Comparison of Total Body Irradiation (TBI) Conditioning with Non-TBI for Autologous Stem Cell Transplantation in Newly Diagnosed or Relapsed Mature T- and NK-Cell Non-Hodgkin Lymphoma.
- Author:
Chi Hoon MAENG
1
;
Young Hyeh KO
;
Do Hoon LIM
;
Eun Suk KANG
;
Joon Young CHOI
;
Won Seog KIM
;
Seok Jin KIM
Author Information
- Publication Type:Original Article
- Keywords: T-lymphocytes; Nutural killer cells; Lymphoma; Stem cell transplantation; Whole-body irradiation
- MeSH: Disease Progression; Disease-Free Survival; Humans; Lymphoma; Lymphoma, Non-Hodgkin*; Mortality; Retrospective Studies; Salvage Therapy; Stem Cell Transplantation*; Stem Cells*; T-Lymphocytes; Whole-Body Irradiation*
- From:Cancer Research and Treatment 2017;49(1):92-103
- CountryRepublic of Korea
- Language:English
- Abstract: PURPOSE: This retrospective study was conducted for comparison of survival outcomes and toxicities of autologous stem cell transplantation (ASCT) based on the use of total body irradiation (TBI) as a part of the conditioning regimen in patients with mature T- and natural killer (NK)-cell lymphomas. MATERIALS AND METHODS: Patients who underwent ASCT in the upfront or salvage setting between January 2000 and December 2013 were analyzed. Patients were dichotomized according to the TBI group (n=38) and non-TBI group (n=60) based on the type of conditioning regimen for ASCT. RESULTS: Patients with responsive disease underwent upfront ASCT (TBI, n=16; non-TBI, n=29) whereas patients with refractory disease (TBI, n=9; non-TBI, n=12) or relapsed disease (TBI, n=13; non-TBI, n=19) underwent ASCT after salvage treatment.

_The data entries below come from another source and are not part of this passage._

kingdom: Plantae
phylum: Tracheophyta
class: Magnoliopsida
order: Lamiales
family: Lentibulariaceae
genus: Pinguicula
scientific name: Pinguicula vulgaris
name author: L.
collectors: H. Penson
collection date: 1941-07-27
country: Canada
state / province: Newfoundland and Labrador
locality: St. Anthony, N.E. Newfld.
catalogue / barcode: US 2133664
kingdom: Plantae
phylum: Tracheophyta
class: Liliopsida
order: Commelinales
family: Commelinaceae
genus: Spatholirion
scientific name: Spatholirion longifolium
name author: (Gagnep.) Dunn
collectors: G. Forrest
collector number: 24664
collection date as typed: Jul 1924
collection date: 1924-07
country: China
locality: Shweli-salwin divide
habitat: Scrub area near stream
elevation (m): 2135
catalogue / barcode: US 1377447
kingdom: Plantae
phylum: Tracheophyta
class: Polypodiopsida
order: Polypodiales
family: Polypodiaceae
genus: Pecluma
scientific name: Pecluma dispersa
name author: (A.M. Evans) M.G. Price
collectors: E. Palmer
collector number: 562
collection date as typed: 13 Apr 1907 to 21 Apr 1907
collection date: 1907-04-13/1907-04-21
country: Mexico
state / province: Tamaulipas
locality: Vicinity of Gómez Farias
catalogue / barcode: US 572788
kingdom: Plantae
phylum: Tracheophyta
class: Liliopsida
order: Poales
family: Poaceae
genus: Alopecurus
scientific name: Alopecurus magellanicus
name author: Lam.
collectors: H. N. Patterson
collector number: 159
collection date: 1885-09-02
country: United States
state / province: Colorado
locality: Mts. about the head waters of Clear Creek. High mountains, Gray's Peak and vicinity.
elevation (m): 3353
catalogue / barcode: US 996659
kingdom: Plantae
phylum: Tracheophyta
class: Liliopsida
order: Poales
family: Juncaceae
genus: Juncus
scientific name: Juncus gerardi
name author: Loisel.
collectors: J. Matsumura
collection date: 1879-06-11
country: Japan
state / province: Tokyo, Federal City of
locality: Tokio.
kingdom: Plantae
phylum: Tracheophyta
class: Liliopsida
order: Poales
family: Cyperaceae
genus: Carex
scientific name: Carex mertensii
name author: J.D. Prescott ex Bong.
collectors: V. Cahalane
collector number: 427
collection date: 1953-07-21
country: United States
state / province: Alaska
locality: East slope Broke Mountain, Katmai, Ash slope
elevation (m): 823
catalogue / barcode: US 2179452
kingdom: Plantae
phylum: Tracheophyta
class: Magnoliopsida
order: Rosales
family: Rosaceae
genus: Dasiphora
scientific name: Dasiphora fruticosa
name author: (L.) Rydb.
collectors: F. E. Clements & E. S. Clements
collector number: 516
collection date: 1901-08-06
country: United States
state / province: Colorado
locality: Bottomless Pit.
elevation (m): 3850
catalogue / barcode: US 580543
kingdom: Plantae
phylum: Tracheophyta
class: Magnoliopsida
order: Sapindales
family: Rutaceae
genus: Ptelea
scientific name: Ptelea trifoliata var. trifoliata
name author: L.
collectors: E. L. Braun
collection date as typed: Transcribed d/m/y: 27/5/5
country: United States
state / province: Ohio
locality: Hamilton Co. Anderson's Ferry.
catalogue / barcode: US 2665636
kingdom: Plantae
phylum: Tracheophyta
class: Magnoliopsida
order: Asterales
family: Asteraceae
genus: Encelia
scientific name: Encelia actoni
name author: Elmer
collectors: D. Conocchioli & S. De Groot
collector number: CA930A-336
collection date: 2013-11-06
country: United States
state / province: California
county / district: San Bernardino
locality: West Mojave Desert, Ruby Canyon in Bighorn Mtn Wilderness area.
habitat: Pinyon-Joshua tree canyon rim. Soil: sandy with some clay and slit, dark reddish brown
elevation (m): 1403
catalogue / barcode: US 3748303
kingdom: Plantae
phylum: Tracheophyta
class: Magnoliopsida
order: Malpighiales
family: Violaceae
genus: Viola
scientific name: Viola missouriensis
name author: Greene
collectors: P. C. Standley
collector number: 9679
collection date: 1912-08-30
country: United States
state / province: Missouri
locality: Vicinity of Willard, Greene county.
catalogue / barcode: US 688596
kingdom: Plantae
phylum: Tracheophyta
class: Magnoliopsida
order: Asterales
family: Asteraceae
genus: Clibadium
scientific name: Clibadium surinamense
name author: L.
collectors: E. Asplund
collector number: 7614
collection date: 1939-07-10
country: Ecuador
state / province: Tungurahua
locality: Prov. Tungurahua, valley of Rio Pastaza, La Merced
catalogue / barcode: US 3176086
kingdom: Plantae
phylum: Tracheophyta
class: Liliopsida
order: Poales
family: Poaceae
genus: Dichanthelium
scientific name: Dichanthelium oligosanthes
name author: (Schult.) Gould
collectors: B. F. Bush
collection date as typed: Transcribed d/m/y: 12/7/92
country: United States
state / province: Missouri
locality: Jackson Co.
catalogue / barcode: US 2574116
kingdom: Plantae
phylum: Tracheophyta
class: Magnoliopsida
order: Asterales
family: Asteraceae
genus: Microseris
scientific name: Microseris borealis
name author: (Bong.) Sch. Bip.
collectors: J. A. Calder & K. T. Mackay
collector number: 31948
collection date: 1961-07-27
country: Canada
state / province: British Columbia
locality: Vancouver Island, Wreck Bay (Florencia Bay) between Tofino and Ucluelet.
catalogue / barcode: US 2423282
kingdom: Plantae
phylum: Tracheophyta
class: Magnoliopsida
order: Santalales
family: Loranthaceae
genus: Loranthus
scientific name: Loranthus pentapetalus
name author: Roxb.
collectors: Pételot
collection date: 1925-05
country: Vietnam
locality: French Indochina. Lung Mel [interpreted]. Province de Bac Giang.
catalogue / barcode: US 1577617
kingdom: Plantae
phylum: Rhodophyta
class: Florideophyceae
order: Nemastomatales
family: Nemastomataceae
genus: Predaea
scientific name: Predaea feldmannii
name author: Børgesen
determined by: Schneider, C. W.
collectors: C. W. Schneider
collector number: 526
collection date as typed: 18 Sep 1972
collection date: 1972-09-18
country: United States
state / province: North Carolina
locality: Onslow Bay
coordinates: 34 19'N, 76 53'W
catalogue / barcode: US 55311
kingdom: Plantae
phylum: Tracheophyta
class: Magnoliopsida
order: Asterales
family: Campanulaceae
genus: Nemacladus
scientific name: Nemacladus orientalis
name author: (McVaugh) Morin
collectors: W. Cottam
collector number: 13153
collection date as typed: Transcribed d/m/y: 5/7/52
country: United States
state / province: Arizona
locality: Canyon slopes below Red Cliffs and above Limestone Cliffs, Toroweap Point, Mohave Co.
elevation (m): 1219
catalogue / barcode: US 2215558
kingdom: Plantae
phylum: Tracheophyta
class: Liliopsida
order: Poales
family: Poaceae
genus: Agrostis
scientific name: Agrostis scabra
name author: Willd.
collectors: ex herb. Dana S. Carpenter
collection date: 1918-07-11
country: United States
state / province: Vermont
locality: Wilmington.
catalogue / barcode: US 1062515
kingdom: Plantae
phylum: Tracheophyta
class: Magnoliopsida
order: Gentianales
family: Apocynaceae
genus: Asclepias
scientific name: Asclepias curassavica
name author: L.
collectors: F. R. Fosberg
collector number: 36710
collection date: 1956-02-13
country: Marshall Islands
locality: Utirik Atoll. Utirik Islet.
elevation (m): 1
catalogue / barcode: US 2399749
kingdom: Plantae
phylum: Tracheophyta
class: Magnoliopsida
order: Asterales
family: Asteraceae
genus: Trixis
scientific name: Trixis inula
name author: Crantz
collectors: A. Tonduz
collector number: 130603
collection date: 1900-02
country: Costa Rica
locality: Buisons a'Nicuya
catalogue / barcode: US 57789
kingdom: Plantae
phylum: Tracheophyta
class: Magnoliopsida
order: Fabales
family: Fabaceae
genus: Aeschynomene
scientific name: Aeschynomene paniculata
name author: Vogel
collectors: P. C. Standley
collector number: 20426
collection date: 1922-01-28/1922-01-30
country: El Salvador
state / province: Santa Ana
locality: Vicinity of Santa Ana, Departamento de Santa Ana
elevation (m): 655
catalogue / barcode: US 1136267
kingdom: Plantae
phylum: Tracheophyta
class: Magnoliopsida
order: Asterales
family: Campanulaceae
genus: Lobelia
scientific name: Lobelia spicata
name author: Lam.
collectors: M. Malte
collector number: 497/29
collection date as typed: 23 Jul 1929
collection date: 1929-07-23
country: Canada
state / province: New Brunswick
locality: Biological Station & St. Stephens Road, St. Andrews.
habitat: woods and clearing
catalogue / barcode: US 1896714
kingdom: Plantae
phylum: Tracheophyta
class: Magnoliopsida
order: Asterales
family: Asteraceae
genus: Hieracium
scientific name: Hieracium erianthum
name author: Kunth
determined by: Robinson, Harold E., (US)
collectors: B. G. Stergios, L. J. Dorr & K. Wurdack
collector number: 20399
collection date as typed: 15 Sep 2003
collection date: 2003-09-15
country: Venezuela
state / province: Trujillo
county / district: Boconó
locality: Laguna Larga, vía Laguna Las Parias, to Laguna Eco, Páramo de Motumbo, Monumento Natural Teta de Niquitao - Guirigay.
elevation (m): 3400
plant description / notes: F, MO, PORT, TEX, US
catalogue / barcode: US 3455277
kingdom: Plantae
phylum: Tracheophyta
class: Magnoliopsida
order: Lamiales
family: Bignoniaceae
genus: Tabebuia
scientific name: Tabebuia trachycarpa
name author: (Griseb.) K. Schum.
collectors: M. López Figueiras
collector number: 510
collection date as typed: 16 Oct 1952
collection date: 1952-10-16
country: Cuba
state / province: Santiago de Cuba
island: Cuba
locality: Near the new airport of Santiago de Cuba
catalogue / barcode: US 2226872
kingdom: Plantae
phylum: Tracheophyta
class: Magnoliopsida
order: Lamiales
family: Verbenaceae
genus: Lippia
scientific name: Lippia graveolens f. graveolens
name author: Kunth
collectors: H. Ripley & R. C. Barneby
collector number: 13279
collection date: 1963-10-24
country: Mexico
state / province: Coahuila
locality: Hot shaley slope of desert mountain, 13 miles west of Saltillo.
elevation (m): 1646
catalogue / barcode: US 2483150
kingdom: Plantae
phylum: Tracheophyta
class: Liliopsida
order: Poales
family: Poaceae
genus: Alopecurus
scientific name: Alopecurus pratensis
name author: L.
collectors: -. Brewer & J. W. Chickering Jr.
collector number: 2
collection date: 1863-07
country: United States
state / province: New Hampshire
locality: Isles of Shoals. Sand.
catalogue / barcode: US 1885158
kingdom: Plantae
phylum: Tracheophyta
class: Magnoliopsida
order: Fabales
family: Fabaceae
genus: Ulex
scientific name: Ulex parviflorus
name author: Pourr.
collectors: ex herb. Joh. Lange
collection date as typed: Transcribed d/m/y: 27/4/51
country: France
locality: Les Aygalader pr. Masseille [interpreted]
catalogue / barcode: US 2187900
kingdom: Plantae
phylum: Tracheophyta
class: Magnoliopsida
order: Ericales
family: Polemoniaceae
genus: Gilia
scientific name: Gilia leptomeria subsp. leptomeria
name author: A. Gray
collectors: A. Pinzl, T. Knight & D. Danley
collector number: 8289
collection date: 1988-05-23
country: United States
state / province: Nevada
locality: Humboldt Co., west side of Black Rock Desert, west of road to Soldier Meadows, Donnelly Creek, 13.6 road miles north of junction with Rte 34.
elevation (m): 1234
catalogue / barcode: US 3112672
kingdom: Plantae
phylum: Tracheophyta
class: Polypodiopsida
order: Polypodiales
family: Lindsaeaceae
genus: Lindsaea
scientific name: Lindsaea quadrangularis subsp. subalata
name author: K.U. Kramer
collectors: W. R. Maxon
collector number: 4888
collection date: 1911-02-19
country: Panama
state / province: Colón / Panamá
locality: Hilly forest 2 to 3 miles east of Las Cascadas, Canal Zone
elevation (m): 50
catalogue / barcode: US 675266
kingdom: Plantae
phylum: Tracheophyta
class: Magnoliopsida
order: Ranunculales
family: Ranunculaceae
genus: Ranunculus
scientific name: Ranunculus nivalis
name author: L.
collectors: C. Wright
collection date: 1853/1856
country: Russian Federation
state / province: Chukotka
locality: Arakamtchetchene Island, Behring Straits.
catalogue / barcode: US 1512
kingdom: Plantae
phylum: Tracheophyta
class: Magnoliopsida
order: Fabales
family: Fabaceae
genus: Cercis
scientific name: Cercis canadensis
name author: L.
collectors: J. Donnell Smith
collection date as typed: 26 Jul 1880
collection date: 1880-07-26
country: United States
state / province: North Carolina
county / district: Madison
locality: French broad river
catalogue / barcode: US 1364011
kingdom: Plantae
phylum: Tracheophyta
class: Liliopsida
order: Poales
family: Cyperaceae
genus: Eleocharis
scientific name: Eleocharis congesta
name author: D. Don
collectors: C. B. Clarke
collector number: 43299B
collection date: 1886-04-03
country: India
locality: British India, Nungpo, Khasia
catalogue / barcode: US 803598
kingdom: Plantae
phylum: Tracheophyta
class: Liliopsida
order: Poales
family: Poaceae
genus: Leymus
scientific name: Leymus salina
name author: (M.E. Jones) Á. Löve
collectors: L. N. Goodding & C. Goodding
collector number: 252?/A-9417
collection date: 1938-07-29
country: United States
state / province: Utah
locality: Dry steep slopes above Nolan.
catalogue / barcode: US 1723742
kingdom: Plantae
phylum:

Hematologic and non-hematologic toxicities were manageable, and the median cumulative toxicity score according to Seattle criteria was estimated as 2 (range, 0 to 7) in both groups. No significant difference in 100-day mortality was observed between the TBI (13%, 5/38) and non-TBI (12%, 12/60) groups, and most deaths were related to disease progression. There was no difference in overall and progression-free survival; however, the TBI group showed a trend of better survival in upfront and salvage ASCT than the non-TBI group. However, patients with refractory disease showed the worst outcome regardless of the use of TBI. Patients who showed complete response before ASCT showed better progression-free survival than thosewho showed partial response. CONCLUSION: TBI could be used as an effective part of conditioning for ASCT in patients with mature T- and NK-cell lymphomas.